• _Page-level text extractions_
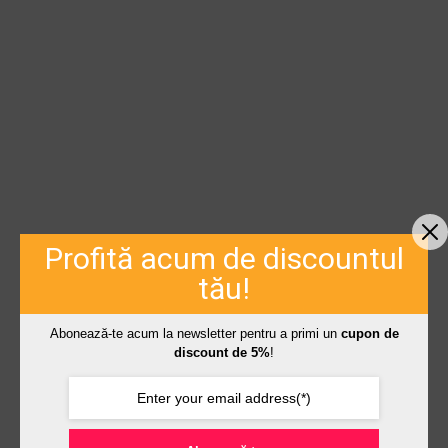
Profită acum de discountul
tău!
Abonează-te acum la newsletter pentru a primi un
cupon de
discount de 5%
!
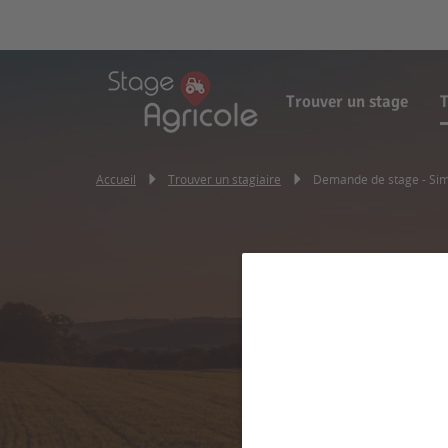
Trouver un stage
T
Accueil
Trouver un stagiaire
Demande de stage - Si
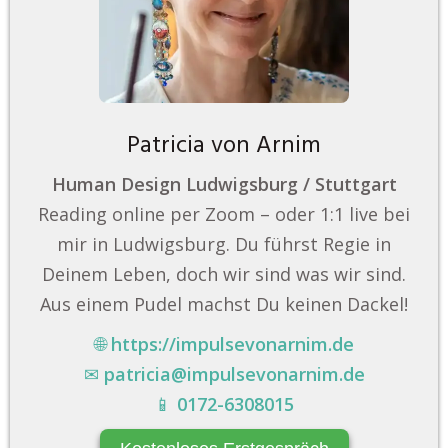
Patricia von Arnim
Human Design Ludwigsburg / Stuttgart
Reading online per Zoom – oder 1:1 live bei
mir in Ludwigsburg. Du führst Regie in
Deinem Leben, doch wir sind was wir sind.
Aus einem Pudel machst Du keinen Dackel!
🌐
https://impulsevonarnim.de
✉
patricia@impulsevonarnim.de
📱
0172-6308015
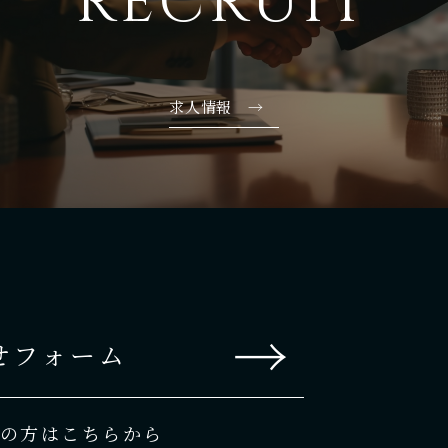
RECRUIT
求人情報 →
→
せフォーム
の方はこちらから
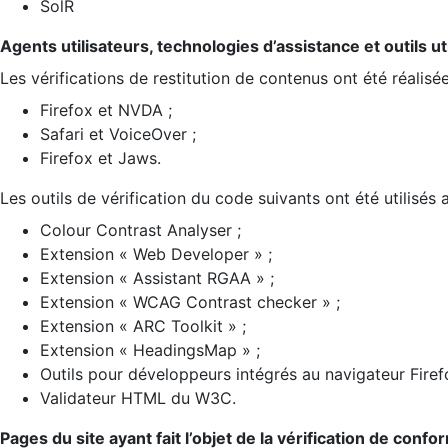
SolR
Agents utilisateurs, technologies d’assistance et outils util
Les vérifications de restitution de contenus ont été réalisé
Firefox et NVDA ;
Safari et VoiceOver ;
Firefox et Jaws.
Les outils de vérification du code suivants ont été utilisés 
Colour Contrast Analyser ;
Extension « Web Developer » ;
Extension « Assistant RGAA » ;
Extension « WCAG Contrast checker » ;
Extension « ARC Toolkit » ;
Extension « HeadingsMap » ;
Outils pour développeurs intégrés au navigateur Firef
Validateur HTML du W3C.
Pages du site ayant fait l’objet de la vérification de confo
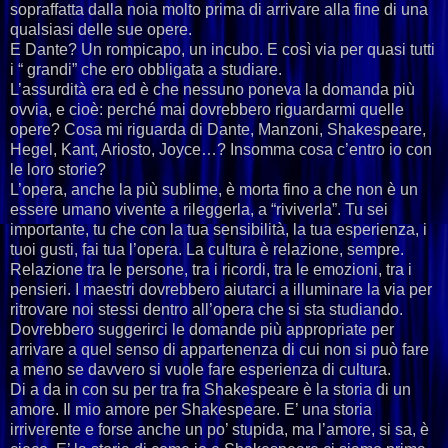
sopraffatta dalla noia molto prima di arrivare alla fine di una
qualsiasi delle sue opere.
E Dante? Un rompicapo, un incubo. E così via per quasi tutti
i “ grandi” che ero obbligata a studiare.
L’assurdità era ed è che nessuno poneva la domanda più
ovvia, e cioè: perché mai dovrebbero riguardarmi quelle
opere? Cosa mi riguarda di Dante, Manzoni, Shakespeare,
Hegel, Kant, Ariosto, Joyce…? Insomma cosa c’entro io con
le loro storie?
L’opera, anche la più sublime, è morta fino a che non è un
essere umano vivente a rileggerla, a “riviverla”. Tu sei
importante, tu che con la tua sensibilità, la tua esperienza, i
tuoi gusti, fai tua l’opera. La cultura è relazione, sempre.
Relazione tra le persone, tra i ricordi, tra le emozioni, tra i
pensieri. I maestri dovrebbero aiutarci a illuminare la via per
ritrovare noi stessi dentro all’opera che si sta studiando.
Dovrebbero suggerirci le domande più appropriate per
arrivare a quel senso di appartenenza di cui non si può fare
a meno se davvero si vuole fare esperienza di cultura.
Di a da in con su per tra fra Shakespeare è la storia di un
amore. Il mio amore per Shakespeare. E’ una storia
irriverente e forse anche un po’ stupida, ma l’amore, si sa, è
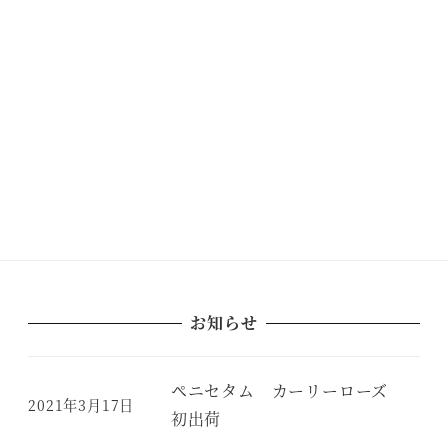
お知らせ
ペニセタム カーリーローズ
2021年3月17日
初出荷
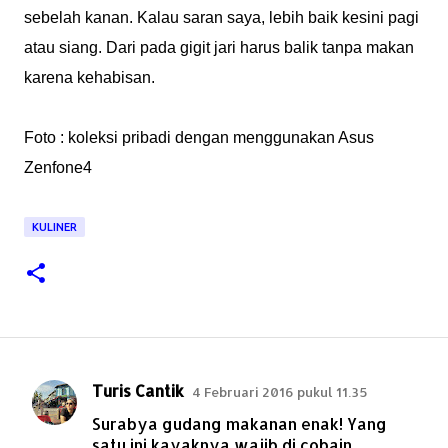
sebelah kanan. Kalau saran saya, lebih baik kesini pagi
atau siang. Dari pada gigit jari harus balik tanpa makan
karena kehabisan.
Foto : koleksi pribadi dengan menggunakan Asus
Zenfone4
KULINER
Turis Cantik
4 Februari 2016 pukul 11.35
K
Surabya gudang makanan enak! Yang
o
satu ini kayaknya wajib di cobain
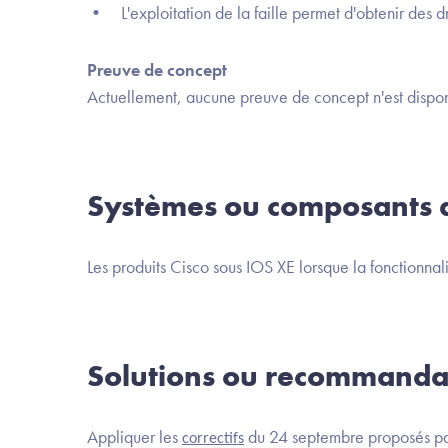
• L'exploitation de la faille permet d'obtenir des dro
Preuve de concept
Actuellement, aucune preuve de concept n'est dispon
Systèmes ou composants a
Les produits Cisco sous IOS XE lorsque la fonctionnal
Solutions ou recommanda
Appliquer les
du 24 septembre proposés pa
correctifs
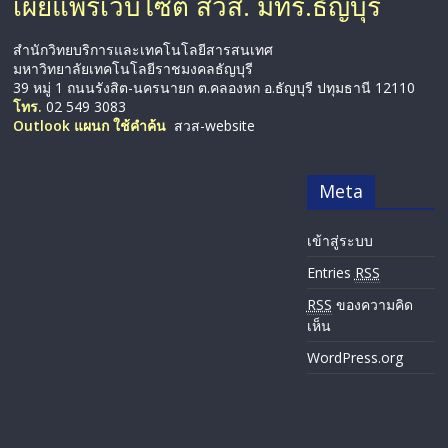
เผยแพร่เว็บไซต์ สวส. มทร.ธัญบุรี
สำนักวิทยบริการและเทคโนโลยีสารสนเทศ
มหาวิทยาลัยเทคโนโลยีราชมงคลธัญบุรี
39 หมู่ 1 ถนนรังสิต-นครนายก ต.คลองหก อ.ธัญบุรี ปทุมธานี 12110
โทร.
02 549 3083
Outlook แผนก ใช้คำค้น
สวส-website
Meta
เข้าสู่ระบบ
Entries
RSS
RSS
ของความคิด
เห็น
WordPress.org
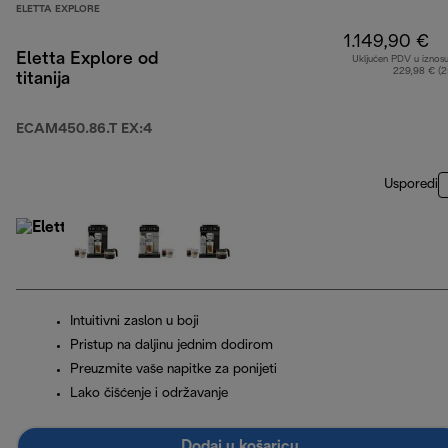
ELETTA EXPLORE
1.149,90 €
Eletta Explore od
Uključen PDV u iznos
229,98 € (
titanija
ECAM450.86.T EX:4
Usporedi
Intuitivni zaslon u boji
Pristup na daljinu jednim dodirom
Preuzmite vaše napitke za ponijeti
Lako čišćenje i održavanje
Dodaj u košaricu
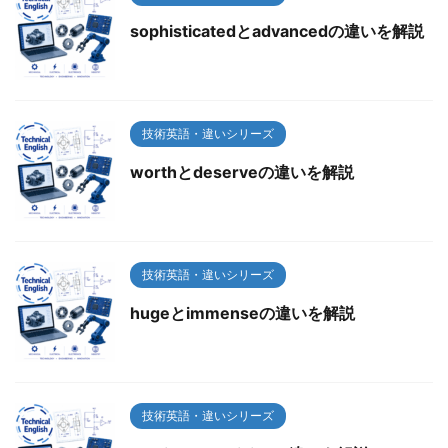
sophisticatedとadvancedの違いを解説
技術英語・違いシリーズ
worthとdeserveの違いを解説
技術英語・違いシリーズ
hugeとimmenseの違いを解説
技術英語・違いシリーズ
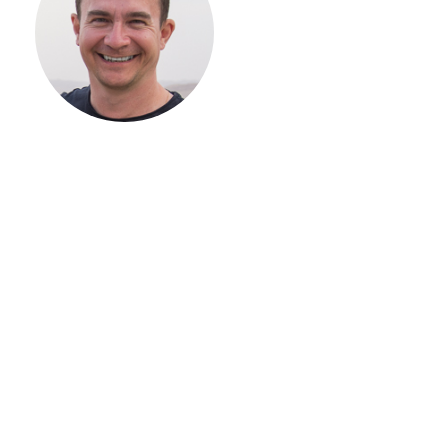
СТРОИТЕЛЬСТВ
ВАШЕГО
ЗАГОРОДНОГО
ДОМА
Если вы хотите построить
дом, но не знаете, с чего
начать, — начните с простого
разговора 1-на-1 с
основателем нашей
компании. Без навязывания
технологий, без обязательств
строиться у нас. Разберем
именно ваши вопросы и
поможем составить понятный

• _PROMPT_
Precisely those lines above that run from the line with "Les outils de" up to and including the line with "sopraffatta dalla noia" are to be set down, with the pictures omitted.

• _SOLUTION_
Les outils de vérification du code suivants ont été utilisés 
Colour Contrast Analyser ;
Extension « Web Developer » ;
Extension « Assistant RGAA » ;
Extension « WCAG Contrast checker » ;
Extension « ARC Toolkit » ;
Extension « HeadingsMap » ;
Outils pour développeurs intégrés au navigateur Firef
Validateur HTML du W3C.
Pages du site ayant fait l’objet de la vérification de confo
sopraffatta dalla noia molto prima di arrivare alla fine di una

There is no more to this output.